US copper cuts closing loss, Red Kite news helps
NEW YORK Feb 8 (Reuters) - U.S. copper futures narrowed their losses by the close on Thursday when some participants gained confidence in the metal's buoyancy following news that Red Kite shareholders approved extending a redemption notice for shares in the hedge fund, traders said.
Red Kite, a roughly $1 billion fund that specializes in metals and is nursing double-digit losses after 190 percent growth in 2006, pressured metals prices last week when news of its mammoth losses hit the market.
Asked if copper traders could have read Thursday's shareholder approval as a sign of confidence, a New York metal dealer said, "Yes, I think they probably did."
Copper for March delivery HGH7 closed down 0.45 cent at $2.4505 a lb. on the New York Mercantile Exchange's COMEX division. Overnight losses lead down $2.3855, nudging Friday's low at $2.3850, which dates back to early April.
Spot February copper HGG7 trimmed its decline to 0.25 cent at $2.4385 a lb. The rest finished 0.30 cent lower to flat.
Red Kite said on Thursday its shareholders "overwhelmingly" agreed to a longer notice period before exiting the fund.
Last week it asked investors to approve extending the redemption notice to 45 days from 15 days before the end of the quarter. On Thursday, approval was passed and investors said the fund's top-10 institutional shareholders all backed the plan.
"They asked their shareholders for an extendsion and the shareholders granted it to them, which implies that there isn't a big panic among shareholders. And they have their shareholders confidence," a copper dealer said.
He added that even a substantial decline after 190 percent gains still represents huge returns for the fund.
"Net net, if you tell me I can invest in something and after 2 years you're still gonna be up 140 percent, I think that's still a pretty good return. And that return still attracts money," the dealer said.
Earlier, copper prices had slipped neared 10-month lows when funds sold short, but support held. trader said.
"I think funds were not getting out of (copper) positions, but adding to shorts. And I think that's healthy for the market. It's a more realistic level. And what a market needs to go up is to have shorts in it," he said.
"If you want the market to go up the best way to do it is to get the shorts to cover. In the end, I think that will be a driving factor of copper, will be short covering," he added.
Even before the Red Kite news was released, some short-term speculators and other copper participants bought the red metal, seeing an opportunity at the lows.
London Metal Exchange-monitored warehouse stocks edged down 25 tonnes to 215,725 tonnes on Thursday. COMEX stocks were unchanged at 36,643 short tons on Wednesday.

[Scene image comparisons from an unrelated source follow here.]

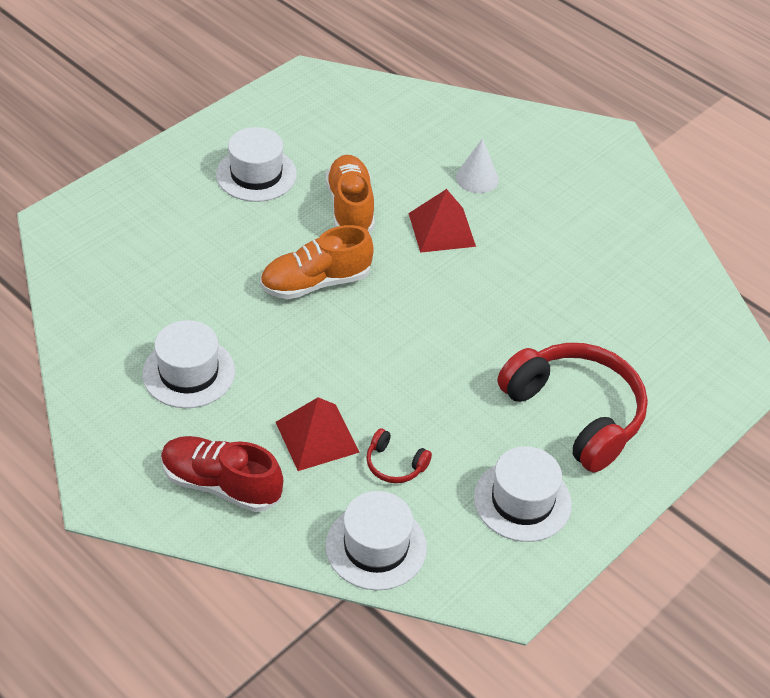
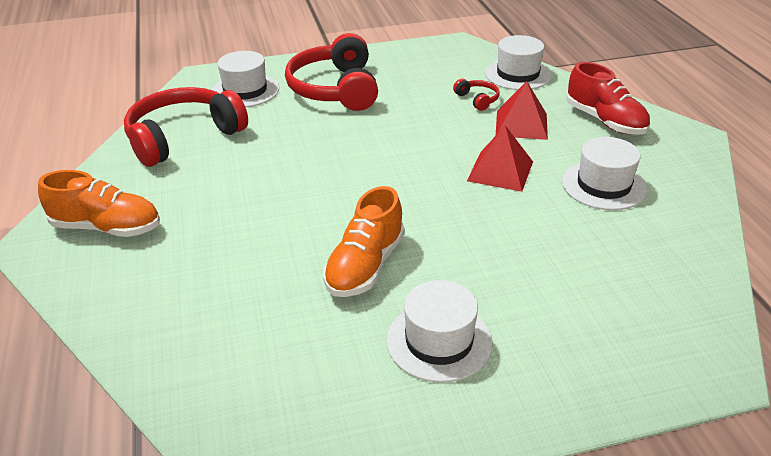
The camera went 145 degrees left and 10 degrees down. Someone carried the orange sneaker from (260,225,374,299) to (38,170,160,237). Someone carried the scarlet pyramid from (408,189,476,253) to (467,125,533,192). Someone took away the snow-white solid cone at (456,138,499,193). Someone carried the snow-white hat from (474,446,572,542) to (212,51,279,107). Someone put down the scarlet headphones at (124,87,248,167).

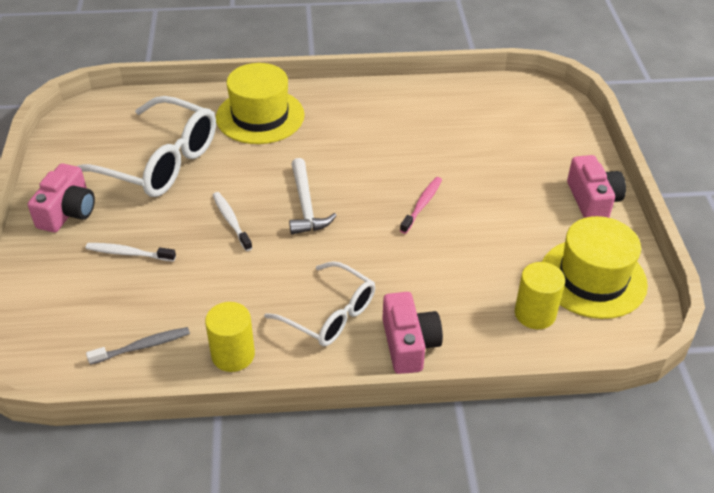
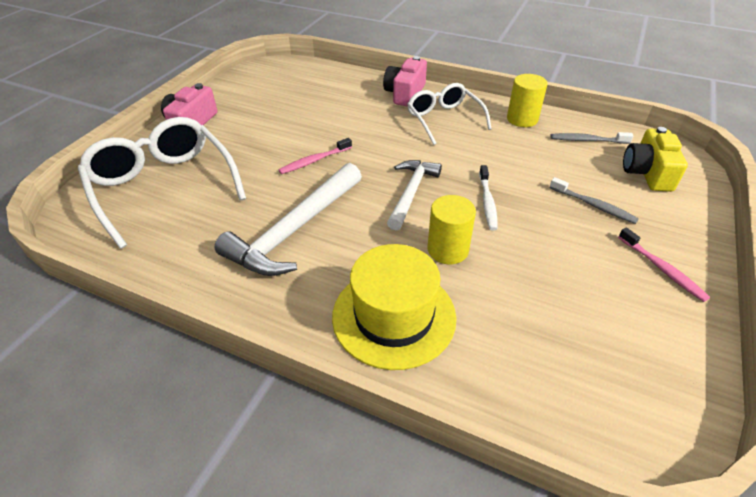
The camera went 150 degrees left and 0 degrees up. Someone swapped the rosy compact camera at (28,164,95,232) for the rosy tooth brush at (618,228,710,302). Someone carried the snow-white spectacles from (77,96,216,197) to (78,117,246,249). Someone repainted the snow-white tooth brush at (85,243,176,262), which became the ash-grey tooth brush at (550,177,639,224). Someone carried the golden cylinder shape from (515,262,565,329) to (428,195,476,264). Someone took away the golden hat at (542,216,648,319). Someone put down the snow-white hammer at (214,163,362,276). Someone put down the golden compact camera at (623,127,688,192).

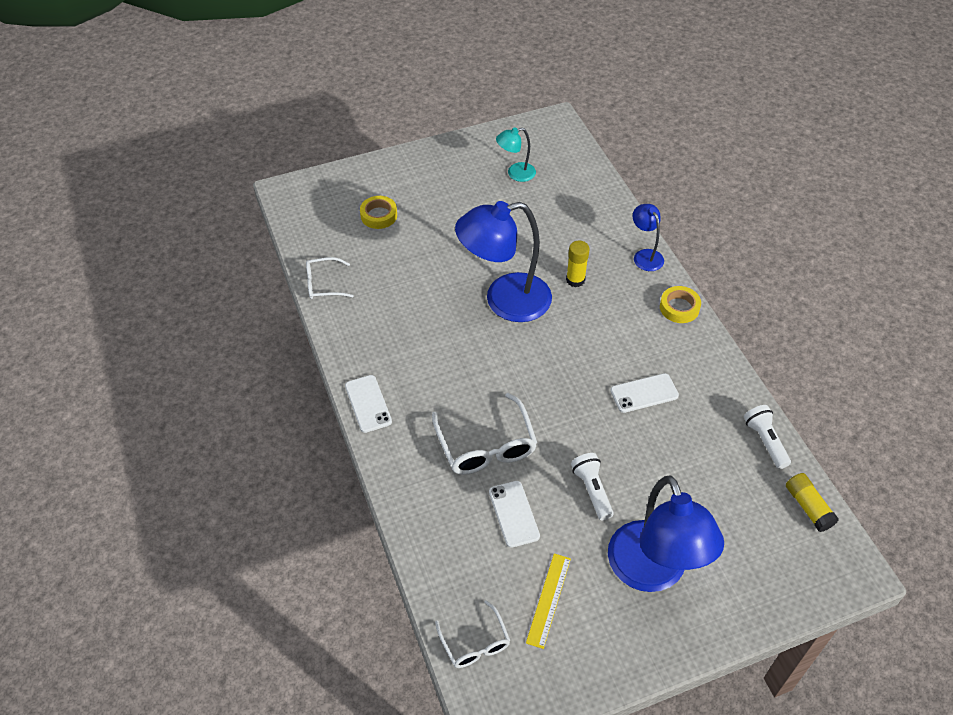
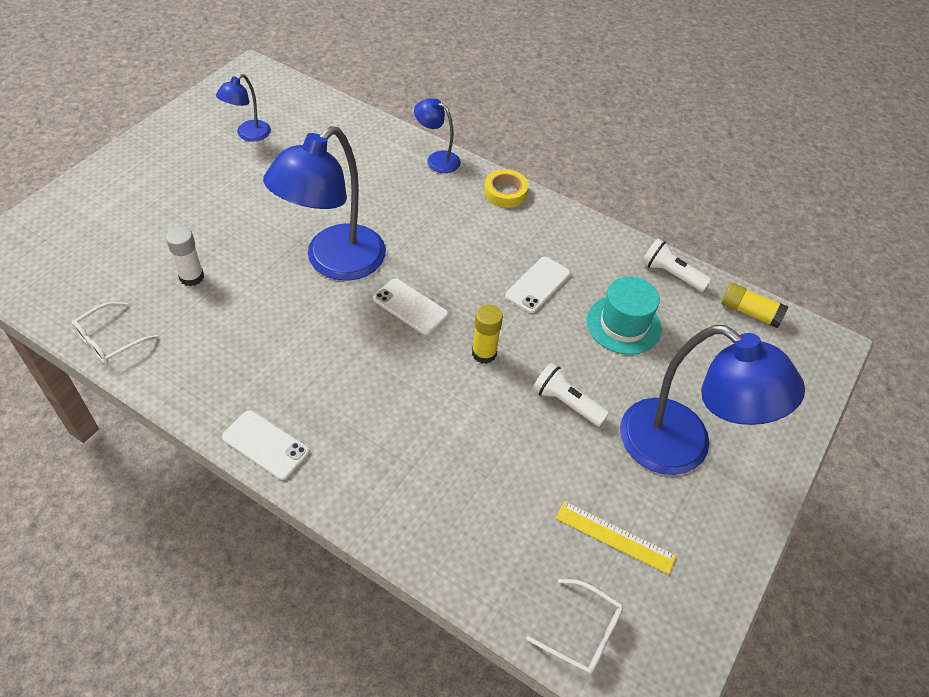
The camera went 40 degrees left and 0 degrees up. Someone took away the golden tape at (360,196,397,229). Someone took away the snow-white spectacles at (432,393,537,475). Someone carried the snow-white phone from (489,481,540,548) to (373,278,448,335). Someone repainted the aqua desk lamp at (496,127,536,182), which became the cobalt desk lamp at (216,74,271,141). Someone rotated the golden measuring stick at (526,553,571,649) by 45 degrees counterclockwise. Someone carried the golden glue from (566,240,590,287) to (472,304,503,364). Someone put down the snow-white glue at (166,226,204,286). Someone put down the aqua hat at (587,276,662,355).

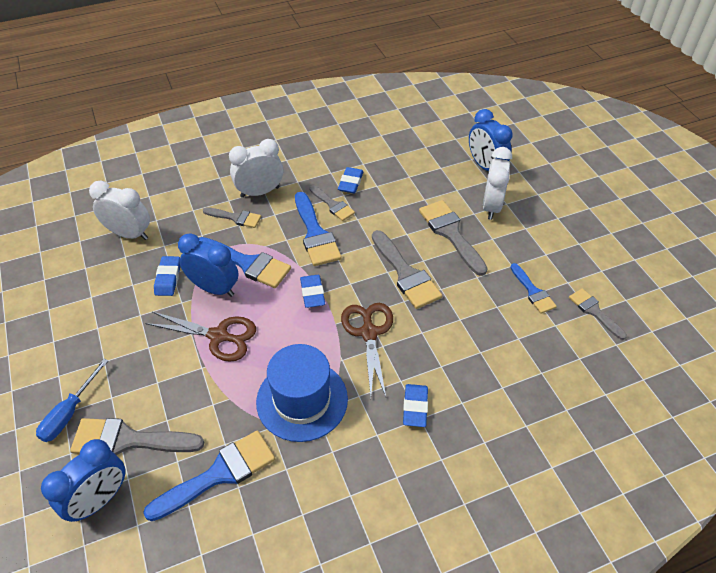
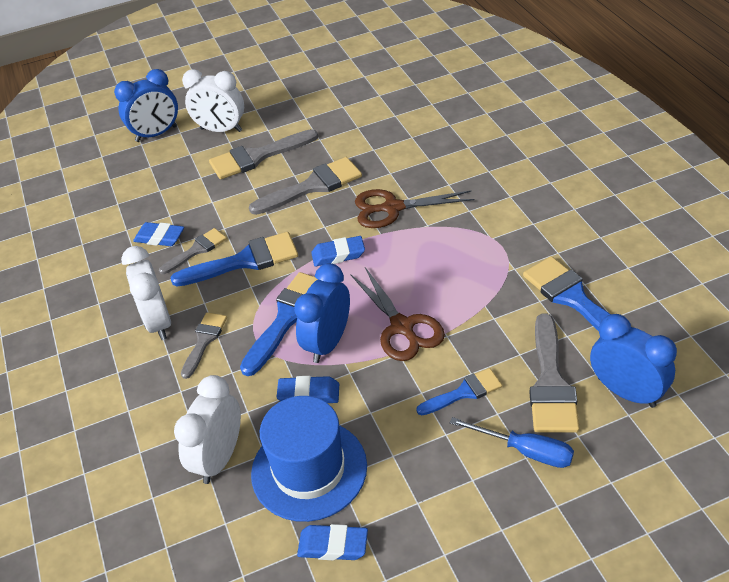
The camera went 85 degrees left and 5 degrees down. Someone rotated the dark brown pair of scissors at (145,312,256,362) by 135 degrees clockwise. Someone carried the cobalt hat from (256,344,348,442) to (251,396,367,522). Someone carried the cobalt eraser from (403,384,428,427) to (297,524,368,560). Someone carried the cobalt brush from (510,263,557,314) to (416,368,502,415). Someone took away the ash-grey brush at (569,288,627,340).

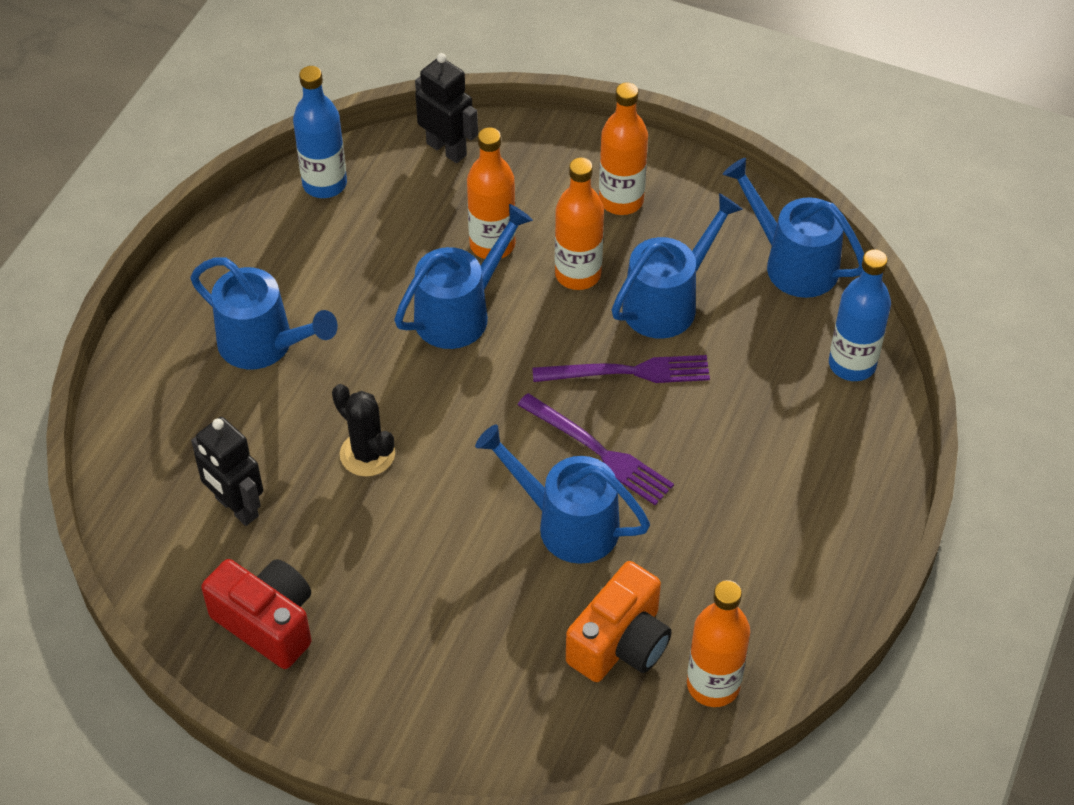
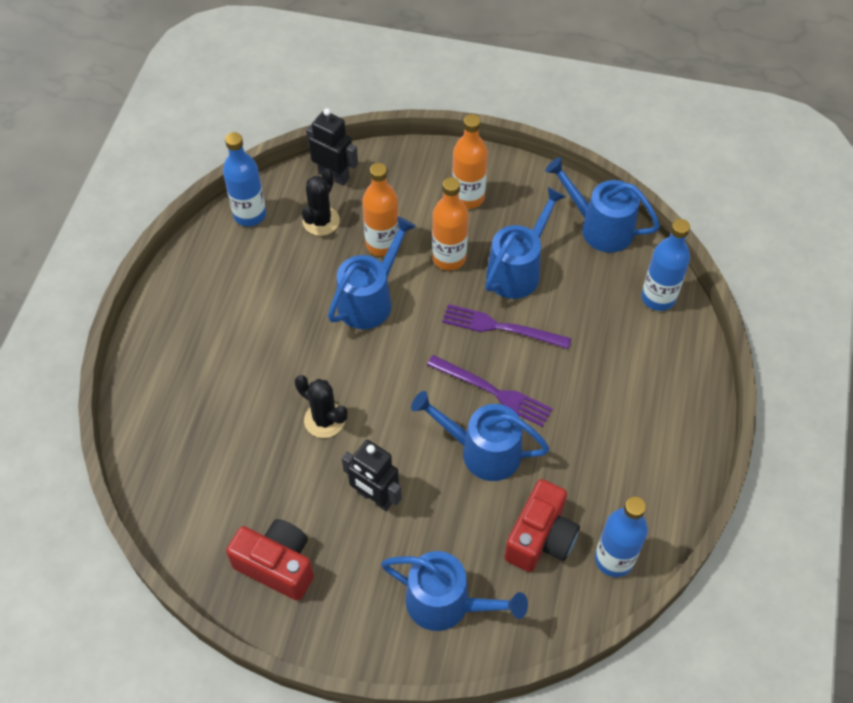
The camera went 10 degrees left and 5 degrees up. Someone carried the cobalt watering pot from (190,257,338,369) to (381,551,528,631). Someone carried the black robot figure from (191,417,263,526) to (342,440,402,511). Someone rotated the violet fork at (532,355,710,383) by 150 degrees counterclockwise. Someone repainted the orange compact camera at (566,561,672,682), which became the scarlet compact camera at (504,479,580,572). Someone repainted the orange flask at (687,580,750,707), which became the cobalt flask at (595,496,648,577). Someone put down the black cactus at (302,168,340,236).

COMEX estimated final copper futures volume at 12,000 lots, fewer than 18,540 lots on Wednesday. As of Feb 7, open interest in COMEX copper futures dropped by 1,184 lots to 70,851 lots.
LME three-months copper MCU3 ended with a $15 decline at $5,410 a tonne after tumbling 3 percent overnight. It hit a low at $5,270 a tonne in London as funds unloaded long positions and took out short positions.